Given request 1: Reproduce everything in the Open MPI thread from "Hmmm…well, it will" down to "LD_LIBRARY_PATH look good.".
Given request 2: In the Open MPI thread, what option is suggested for adding to the command line?
Given request 3: In the Open MPI thread, rewrite the paragraph beginning "Your original error flag indicates" as a short list that keeps its main facts.

Hmmm…well, it will generate some output, so keep the system down to two nodes 
if you can just to minimize the chatter. Add “-mca oob_base_verbose 100” to 
your cmd line

> On Mar 25, 2015, at 8:45 AM, Mark Santcroos <mark.santcr...@rutgers.edu> 
> wrote:
> 
> Hi Ralph,
> 
> There is no OMPI in system space and PATH and LD_LIBRARY_PATH look good.
> Any suggestion on how to get more relevant debugging info above the table?
> 
> Thanks
> 
> Mark
> 
> 
>> On 25 Mar 2015, at 16:33 , Ralph Castain <r...@open-mpi.org> wrote:
>> 
>> Hey Mark
>> 
>> Your original error flag indicates that you are picking up a connection from 
>> some proc built against a different OMPI installation. It’s a very low-level 
>> check that looks for matching version numbers. Not sure who is trying to 
>> connect, but that is the problem.

(Data entries)
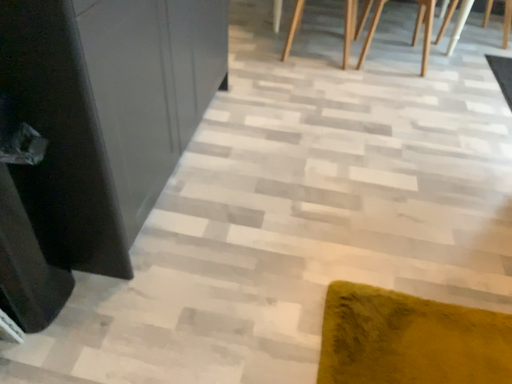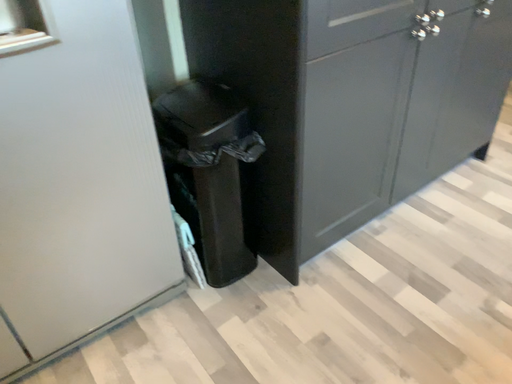
Question: Which way did the camera rotate in the video?

Choices:
 (A) rotated right
 (B) rotated left

Answer: (B)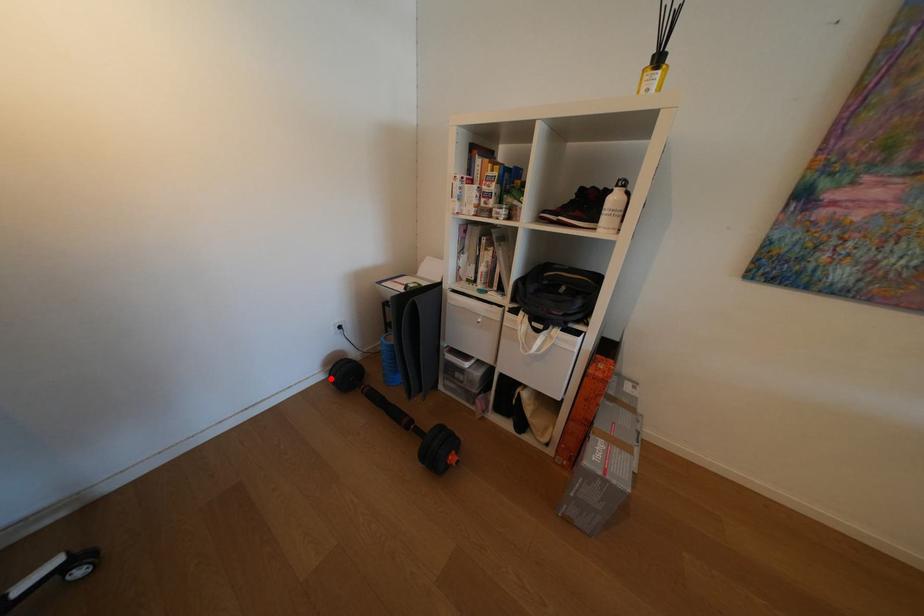
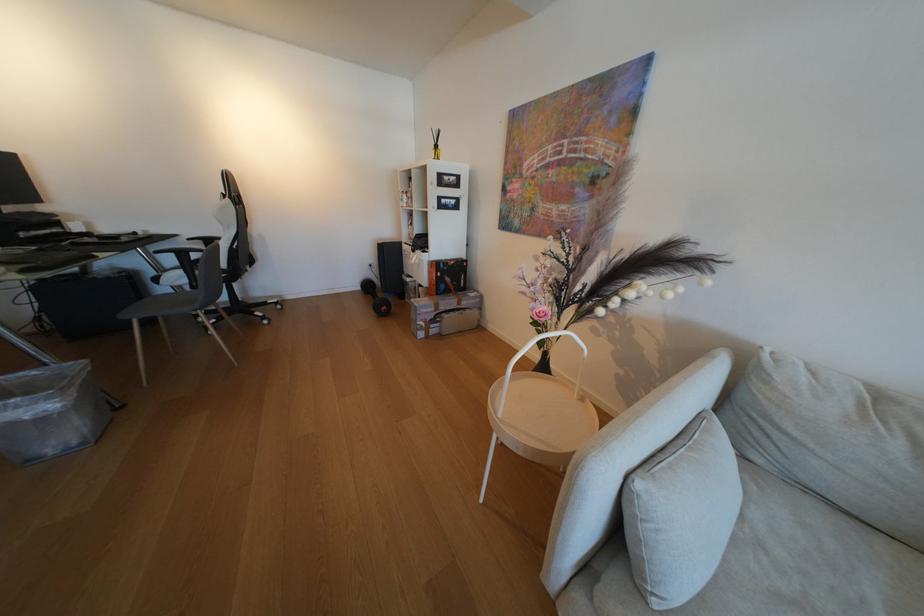
Question: I am providing you with two images of the same scene from different viewpoints. Image1 has a red point marked. In image2, the corresponding 3D location appears at what relative position? Reply with the corresponding letter.

Choices:
 (A) Closer
 (B) Farther

Answer: (B)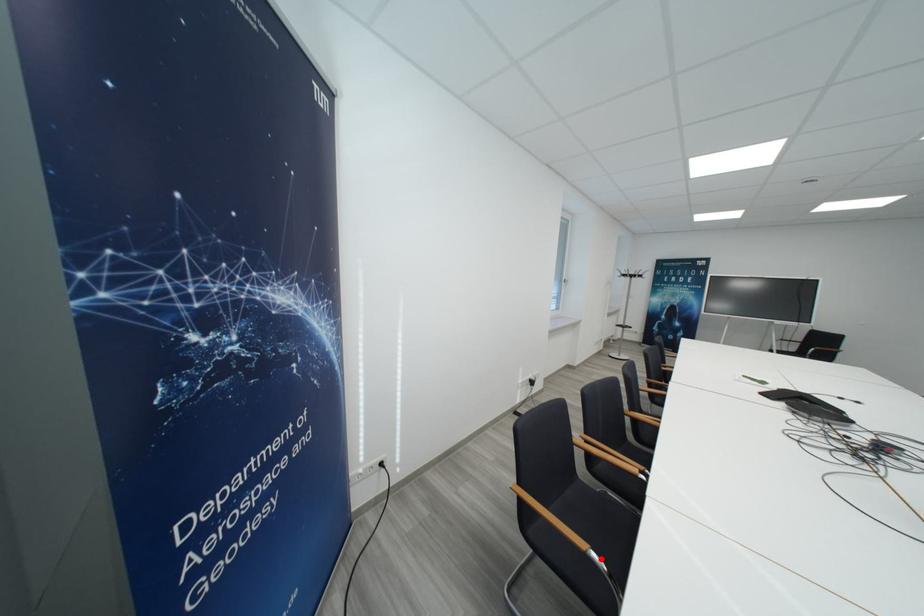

Correct answer 1:
Hmmm…well, it will generate some output, so keep the system down to two nodes 
if you can just to minimize the chatter. Add “-mca oob_base_verbose 100” to 
your cmd line

> On Mar 25, 2015, at 8:45 AM, Mark Santcroos <mark.santcr...@rutgers.edu> 
> wrote:
> 
> Hi Ralph,
> 
> There is no OMPI in system space and PATH and LD_LIBRARY_PATH look good.

Correct answer 2: "-mca oob_base_verbose 100"

Correct answer 3:
- The original error flag shows that a connection is being picked up from some proc built against a different OMPI installation.
- The check behind the flag is very low-level and looks for matching version numbers.
- Who is trying to connect is unknown, but that connection is the problem.